Riparian and Instream Habitat Improvement Activities
Improve instream structure for juvenile ambush escape and cover. Thirty-one CDFG stream surveys and the mainstem Big River have increase escape cover as a top tier tributary recommendation;
Add LWD to stream channels where appropriate/feasible to develop habitat diversity and to increase shelter complexity. In addition, there is a need to leave large wood on stream banks and in estuarine channels for potential recruitment into stream channels and the estuary;
Maintain and improve existing riparian cover where needed;
Encourage growth and retention of nearstream conifers;
Ensure that any land management activities include protection and preservation of stream and riparian habitats and maintain or improve ecological integrity within the basin;
Ensure that high quality habitat is protected from degradation. Salmonid habitat conditions in the Big River Basin are generally best in the Coastal Subbasin, and mixed in the Middle and Inland subbasins;
Consider the use of management strategies such as conservation easements to maximize potential benefits to aquatic habitats from near-stream forest protection.

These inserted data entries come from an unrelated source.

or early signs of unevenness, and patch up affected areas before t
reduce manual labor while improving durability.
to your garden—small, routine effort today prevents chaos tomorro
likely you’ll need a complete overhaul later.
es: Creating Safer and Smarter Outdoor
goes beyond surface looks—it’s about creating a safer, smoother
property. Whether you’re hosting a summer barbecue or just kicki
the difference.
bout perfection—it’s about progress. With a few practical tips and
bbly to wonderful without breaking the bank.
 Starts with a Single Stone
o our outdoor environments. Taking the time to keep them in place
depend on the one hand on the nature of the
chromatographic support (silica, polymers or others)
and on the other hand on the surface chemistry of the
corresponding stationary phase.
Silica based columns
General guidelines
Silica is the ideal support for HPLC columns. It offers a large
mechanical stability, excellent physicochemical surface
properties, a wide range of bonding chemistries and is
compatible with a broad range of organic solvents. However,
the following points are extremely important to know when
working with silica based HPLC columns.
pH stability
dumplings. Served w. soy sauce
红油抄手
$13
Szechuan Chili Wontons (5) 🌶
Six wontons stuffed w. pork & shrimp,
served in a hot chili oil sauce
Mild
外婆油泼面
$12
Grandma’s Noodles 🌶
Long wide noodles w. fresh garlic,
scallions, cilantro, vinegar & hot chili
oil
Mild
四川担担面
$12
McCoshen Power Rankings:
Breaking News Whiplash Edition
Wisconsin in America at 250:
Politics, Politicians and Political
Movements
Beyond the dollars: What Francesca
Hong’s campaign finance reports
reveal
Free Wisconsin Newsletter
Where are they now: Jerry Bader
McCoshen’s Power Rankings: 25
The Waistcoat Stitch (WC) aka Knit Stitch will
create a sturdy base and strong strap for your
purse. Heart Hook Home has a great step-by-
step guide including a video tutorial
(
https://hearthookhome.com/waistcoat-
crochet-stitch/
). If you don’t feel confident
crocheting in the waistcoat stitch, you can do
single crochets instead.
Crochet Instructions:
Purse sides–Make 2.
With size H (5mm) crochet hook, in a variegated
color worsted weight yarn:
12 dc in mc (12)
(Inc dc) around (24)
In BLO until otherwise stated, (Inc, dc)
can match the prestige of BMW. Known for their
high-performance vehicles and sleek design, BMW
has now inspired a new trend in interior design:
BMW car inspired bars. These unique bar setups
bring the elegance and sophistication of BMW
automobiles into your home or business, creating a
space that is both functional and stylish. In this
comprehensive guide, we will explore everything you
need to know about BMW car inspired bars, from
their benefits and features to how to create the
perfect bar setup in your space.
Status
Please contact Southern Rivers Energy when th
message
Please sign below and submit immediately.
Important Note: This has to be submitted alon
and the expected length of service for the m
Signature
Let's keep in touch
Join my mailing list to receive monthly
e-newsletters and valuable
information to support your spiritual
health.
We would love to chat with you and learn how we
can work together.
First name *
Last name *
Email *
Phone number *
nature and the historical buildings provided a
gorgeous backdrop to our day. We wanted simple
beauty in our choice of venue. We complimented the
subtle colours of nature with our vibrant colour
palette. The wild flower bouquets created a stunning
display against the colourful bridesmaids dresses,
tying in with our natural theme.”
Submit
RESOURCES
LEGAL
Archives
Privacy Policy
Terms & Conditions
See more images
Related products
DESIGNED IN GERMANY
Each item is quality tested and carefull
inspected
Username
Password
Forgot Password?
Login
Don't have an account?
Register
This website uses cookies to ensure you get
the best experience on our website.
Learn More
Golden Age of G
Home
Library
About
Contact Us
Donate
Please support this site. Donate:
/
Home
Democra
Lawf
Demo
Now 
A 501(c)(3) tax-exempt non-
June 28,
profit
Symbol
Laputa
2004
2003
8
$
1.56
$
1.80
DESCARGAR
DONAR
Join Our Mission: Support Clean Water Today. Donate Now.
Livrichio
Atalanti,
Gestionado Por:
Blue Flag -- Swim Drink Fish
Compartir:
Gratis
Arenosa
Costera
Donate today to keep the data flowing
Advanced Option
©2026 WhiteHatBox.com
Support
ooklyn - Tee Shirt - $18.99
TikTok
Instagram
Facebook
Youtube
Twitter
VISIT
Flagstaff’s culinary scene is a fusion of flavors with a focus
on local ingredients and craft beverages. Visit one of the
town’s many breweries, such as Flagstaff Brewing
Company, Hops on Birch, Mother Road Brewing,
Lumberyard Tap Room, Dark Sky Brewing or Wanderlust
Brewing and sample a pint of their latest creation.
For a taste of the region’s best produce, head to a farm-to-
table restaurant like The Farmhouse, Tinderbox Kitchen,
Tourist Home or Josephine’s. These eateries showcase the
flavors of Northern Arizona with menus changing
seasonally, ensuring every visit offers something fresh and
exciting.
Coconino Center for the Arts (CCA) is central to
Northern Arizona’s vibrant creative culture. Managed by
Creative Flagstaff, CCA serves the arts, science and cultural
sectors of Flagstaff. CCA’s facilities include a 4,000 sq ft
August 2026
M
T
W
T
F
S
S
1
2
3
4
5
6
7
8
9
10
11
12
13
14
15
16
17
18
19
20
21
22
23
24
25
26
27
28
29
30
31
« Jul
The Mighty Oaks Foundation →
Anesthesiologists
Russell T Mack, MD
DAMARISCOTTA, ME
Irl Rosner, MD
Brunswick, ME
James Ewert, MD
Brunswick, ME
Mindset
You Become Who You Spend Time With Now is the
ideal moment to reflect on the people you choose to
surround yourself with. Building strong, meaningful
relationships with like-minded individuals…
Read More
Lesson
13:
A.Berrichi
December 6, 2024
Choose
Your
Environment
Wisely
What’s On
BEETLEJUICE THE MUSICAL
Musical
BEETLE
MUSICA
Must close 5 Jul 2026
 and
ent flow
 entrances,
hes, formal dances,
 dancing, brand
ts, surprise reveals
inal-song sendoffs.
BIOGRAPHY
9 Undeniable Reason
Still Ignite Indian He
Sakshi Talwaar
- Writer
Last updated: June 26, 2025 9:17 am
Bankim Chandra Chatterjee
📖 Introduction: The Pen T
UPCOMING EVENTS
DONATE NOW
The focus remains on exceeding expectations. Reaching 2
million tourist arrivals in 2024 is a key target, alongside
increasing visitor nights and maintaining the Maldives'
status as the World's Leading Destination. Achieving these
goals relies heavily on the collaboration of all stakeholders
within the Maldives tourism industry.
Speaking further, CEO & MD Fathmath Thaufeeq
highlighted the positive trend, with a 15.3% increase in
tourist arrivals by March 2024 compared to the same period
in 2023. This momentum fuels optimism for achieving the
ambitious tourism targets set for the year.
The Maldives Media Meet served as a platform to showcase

Education, Research, and Monitoring Activities
State Parks, DFG, MRC, and HTC should continue and expand existing monitoring of anadromous salmonid populations to include some winter and spring fish sampling;
Support stream gage installations and maintenance to establish a long term record of Big River hydrologic conditions;
Additional investigations of the physical characteristics of Big River are needed to re-evaluate the Sediment Source Analysis. A regional curve of bankfull dimensions vs. drainage area should be developed for Mendocino County and used to validate CGS (2004) bankfull discharge estimates for Big River;
Hillslope and in-stream monitoring proposed by the MRC in their Watershed Analysis (2003) should be carried out and additional monitoring programs throughout the basin should planned with respect to to MRC techniques;
A study examining how sediment plugs moved downstream from historic splash dam locations over time on air photos is recommended;
Continue water temperature monitoring at current locations and expand these efforts where appropriate;
Further study of timberland herbicide use is recommended.